### Exercises to complete
• a. Name every key to dealing with difficult conversations listed in the workshop description.
• b. Reproduce the part of the workshop description that opens with the words containing "Finally, there’s your" and closes with "questions, please email Amanda Zimmerman.".
• c. According to the workshop description, who may attend the workshop free of charge?

### Passage for review
Difficult Conversations

“The answer to every intractable argument is the answer to one of these questions: what do they think is true? What do they think is right? What do they think they want? And, oh yes, how strongly do they feel about it?”

Conversations become fraught for a thousand reasons, but a few things are true of every difficult interaction. Each is, for one thing, intense, framed by emotion, often bristling, sometimes scary.

However simple the issue seems, once engaged the discussion rapidly takes on layers, makes detours, grows tentacles of complexity and convolution. Anger, frustration follow. Soon enough, both combatants despair that the other will ever understand.

Lonnie Barone has worked with leaders from the corporate world, unions, family enterprises, the military and nonprofit sectors to learn the lessons taught by those with a solid track record of shepherding fractious disputes to fruitful conclusions.

In this workshop you’ll discover, through discussion and simulations, strategies for achieving the best outcome — which can range from a fabulous coalescence of ideas to the avoidance of a fistfight. You’ll learn the keys to dealing with difficult conversations: attending, sorting, resolving, and mending.

Finally, there’s your most precious asset, the one that assures you possess the confidence, loyalty, trust, and respect of others. That asset is credibility. With credibility you will navigate the most precarious interactions successfully; your relationship will emerge strong and resilient; your leadership will be marked with the ultimate power, your personal and professional integrity.

This workshop is free to all Wharton undergraduate students. Applications to attend the Workshop will be reviewed on a rolling basis. If you have any questions, please email Amanda Zimmerman.

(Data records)

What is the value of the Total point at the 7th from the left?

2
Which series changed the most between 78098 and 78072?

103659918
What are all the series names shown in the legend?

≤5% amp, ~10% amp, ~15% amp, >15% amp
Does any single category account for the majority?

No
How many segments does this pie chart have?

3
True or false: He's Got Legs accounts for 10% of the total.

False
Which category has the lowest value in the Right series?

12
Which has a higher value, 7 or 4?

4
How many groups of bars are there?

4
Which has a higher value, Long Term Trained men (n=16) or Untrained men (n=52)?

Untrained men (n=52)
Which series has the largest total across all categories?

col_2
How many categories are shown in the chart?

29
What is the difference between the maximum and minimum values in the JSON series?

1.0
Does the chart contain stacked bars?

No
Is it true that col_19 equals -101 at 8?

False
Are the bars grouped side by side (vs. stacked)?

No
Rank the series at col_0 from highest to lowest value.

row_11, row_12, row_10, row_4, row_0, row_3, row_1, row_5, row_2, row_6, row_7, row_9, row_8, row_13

### Outputs by task
• a. Attending, sorting, resolving, and mending.

• b.
Finally, there’s your most precious asset, the one that assures you possess the confidence, loyalty, trust, and respect of others. That asset is credibility. With credibility you will navigate the most precarious interactions successfully; your relationship will emerge strong and resilient; your leadership will be marked with the ultimate power, your personal and professional integrity.

This workshop is free to all Wharton undergraduate students. Applications to attend the Workshop will be reviewed on a rolling basis. If you have any questions, please email Amanda Zimmerman.

• c. All Wharton undergraduate students.